Nothing Less

Liisa - Seattle, Washington
Entered on January 22, 2009
Age Group: Under 18
Themes: family

I believe family is not limited to genetics or ancestry, but is defined by a deep connection that has the power to bring people together from opposite ends of the world. Family is defined by love; a love that grows, develops, and ignores heritage, ethnicity, and common sense. This belief stems from my relationship with my younger sister.

I remember the first time I saw Kelly. It wasn’t in a hospital room or in my own house. She wasn’t a newborn baby and she didn’t look anything like me. It was in the airport, when my parents walked off the plane after a two week trip to China. It was then that I saw Kelly Wu Li-Qi, a six-month old baby girl. I was three years-old, and the sudden shift of attention made me uncomfortable. My Dad says he could see the little gears spinning in my head as the realization sunk in of how this was going to affect my life.
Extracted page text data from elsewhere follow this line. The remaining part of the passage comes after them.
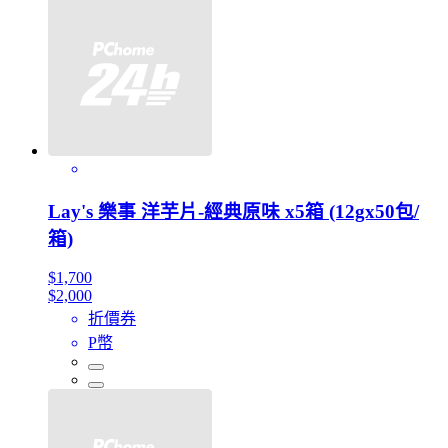
Lay's 樂事 洋芋片-經典原味 x5箱 (12gx50包/
箱)
$1,700
$2,000
折價券
P幣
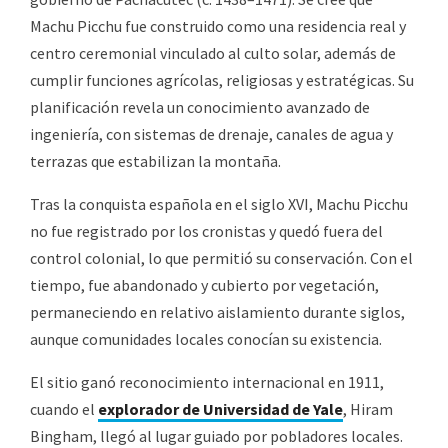
Machu Picchu fue construido como una residencia real y
centro ceremonial vinculado al culto solar, además de
cumplir funciones agrícolas, religiosas y estratégicas. Su
planificación revela un conocimiento avanzado de
ingeniería, con sistemas de drenaje, canales de agua y
terrazas que estabilizan la montaña.
Tras la conquista española en el siglo XVI, Machu Picchu
no fue registrado por los cronistas y quedó fuera del
control colonial, lo que permitió su conservación. Con el
tiempo, fue abandonado y cubierto por vegetación,
permaneciendo en relativo aislamiento durante siglos,
aunque comunidades locales conocían su existencia.
El sitio ganó reconocimiento internacional en 1911,
cuando el
explorador de Universidad de Yale
, Hiram
Bingham, llegó al lugar guiado por pobladores locales.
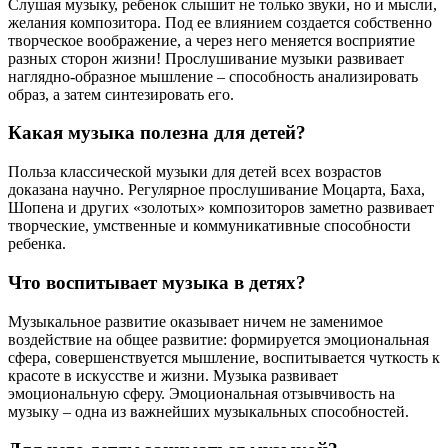
Слушая музыку, ребенок слышит не только звуки, но и мысли,
желания композитора. Под ее влиянием создается собственно
творческое воображение, а через него меняется восприятие
разных сторон жизни! Прослушивание музыки развивает
наглядно-образное мышление – способность анализировать
образ, а затем синтезировать его.
Какая музыка полезна для детей?
Польза классической музыки для детей всех возрастов
доказана научно. Регулярное прослушивание Моцарта, Баха,
Шопена и других «золотых» композиторов заметно развивает
творческие, умственные и коммуникативные способности
ребенка.
Что воспитывает музыка в детях?
Музыкальное развитие оказывает ничем не заменимое
воздействие на общее развитие: формируется эмоциональная
сфера, совершенствуется мышление, воспитывается чуткость к
красоте в искусстве и жизни. Музыка развивает
эмоциональную сферу. Эмоциональная отзывчивость на
музыку – одна из важнейших музыкальных способностей.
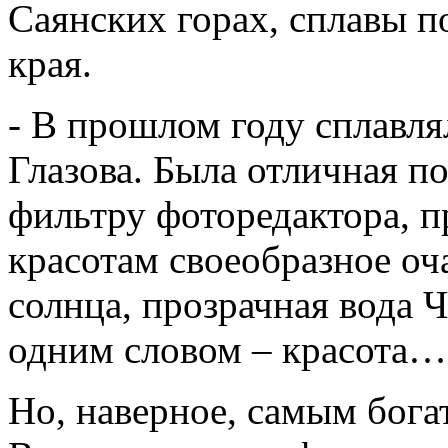
Саянских горах, сплавы п
края.
- В прошлом году сплавля
Глазова. Была отличная по
фильтру фоторедактора, 
красотам своеобразное оч
солнца, прозрачная вода 
одним словом – красота…
Но, наверное, самым бога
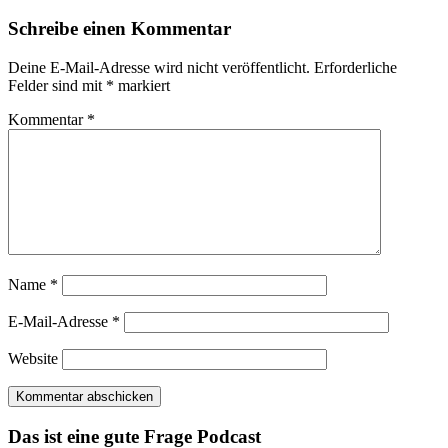
Schreibe einen Kommentar
Deine E-Mail-Adresse wird nicht veröffentlicht.
Erforderliche
Felder sind mit
*
markiert
Kommentar
*
Name
*
E-Mail-Adresse
*
Website
Das ist eine gute Frage Podcast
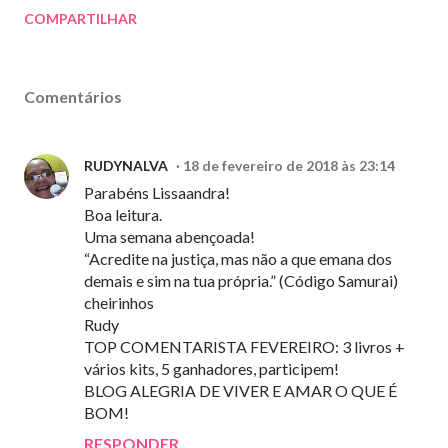
COMPARTILHAR
Comentários
RUDYNALVA
18 de fevereiro de 2018 às 23:14
Parabéns Lissaandra!
Boa leitura.
Uma semana abençoada!
“Acredite na justiça, mas não a que emana dos
demais e sim na tua própria.” (Código Samurai)
cheirinhos
Rudy
TOP COMENTARISTA FEVEREIRO: 3 livros +
vários kits, 5 ganhadores, participem!
BLOG ALEGRIA DE VIVER E AMAR O QUE É
BOM!
RESPONDER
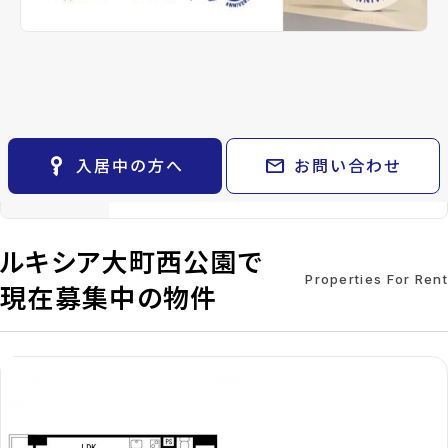
keyboard_arrow_right
貸会議室
ート)
keyboard_arrow_right
CM紹介
open_in_new
月極駐車場
keyboard_arrow_right
space_dashboard
train
採用情報
総戸数
113戸
管理
-
エリアから探す
路線から探す
設備・条件
オートロック、駐車場あり、エレベーター、
keyboard_arrow_right
お気に入り
ゴミ集積所、都市ガス、2沿線利用可、2駅利
用可
物件
keyboard_arrow_right
key_vertical
mail
入居中の方へ
お問い合わせ
検索条件
keyboard_arrow_right
備考
-
閲覧履歴
keyboard_arrow_right
keyboard_arrow_right
マイホームを考え始めたら
ルキシア大町西公園で
keyboard_arrow_right
ご購入の流れ・諸費用
Properties For Rent
現在募集中の物件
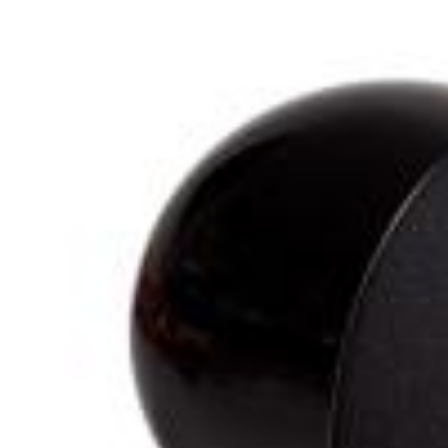
Hi-Fi и High-End
Проигрыватели
Усилители
Виниловые
Интегральные
проигрыватели
усилители
Сетевые
Предваритель
проигрыватели
усилители
CD
Усилители
проигрыватели
мощности
Интегральные
усилители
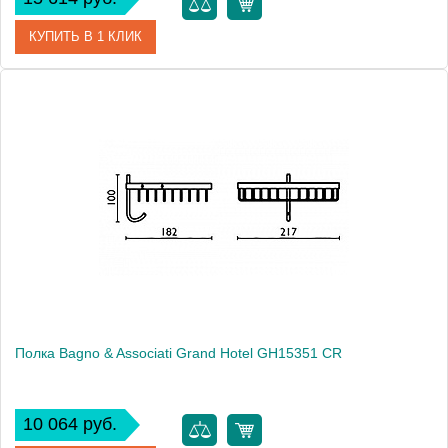
КУПИТЬ В 1 КЛИК
Артикул
GH 152 92 BR
Модель
Grand Hotel GH15292 BR
Производитель
Bagno & Associati
Высота, см
10.0000
Монтаж
подвесной
Полка Bagno & Associati Grand Hotel GH15351 CR
10 064 руб.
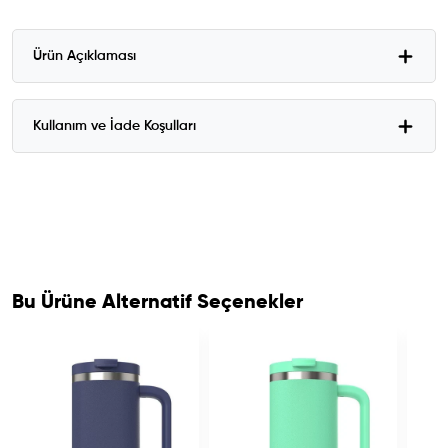
Ürün Açıklaması
Kullanım ve İade Koşulları
Bu Ürüne Alternatif Seçenekler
My first full sentence after meeting my new baby sister was, “Hey I want to be carried too!” In fact, my parents often recall my loving statement a few days later, “Okay, you can send that baby back to China now.” As we have grown, however, our relationship has strengthened and developed.

The first time I had to define our relationship was when I was in the fourth grade. A boy in my class had seen our family and asked, “Who is that girl?” It didn’t occur to me to say anything other than, “She’s my sister.” I can still remember his puzzled face and the stream of questions that followed: Where is she from? What is it like living with her? Isn’t she your “step” sister, not a real sister? I answered each time that she was the same as a biological sister, she was Kelly.

Although my confidence in our relationship was firm, Kelly lacked the assuredness that she was the same as the rest of us. Her constant question of, “Do you love me?” showed us most conspicuously her doubts as to whether she belonged. Our differences in looks also made her uneasy, and she often commented on peoples’ questioning stares. Yet, Kelly is not an addition to our family; she is one-fifth of our family. Without her our family would not be what it is. It would be something completely different. As Kelly grew up the questioning subsided and she began to embrace her heritage and the differences and similarities between us.

My idea of family and the connections of humanity have been shaped by my relationship with Kelly. If someone from a different ethnicity, place, and life can become such an important part of my family, I know humanity is connected beyond communication and continents. It is connected by love, and Kelly is proof of that. She is an irreplaceable part of our family, and that love and connection we have developed and strengthened is what makes her my sister, and nothing less.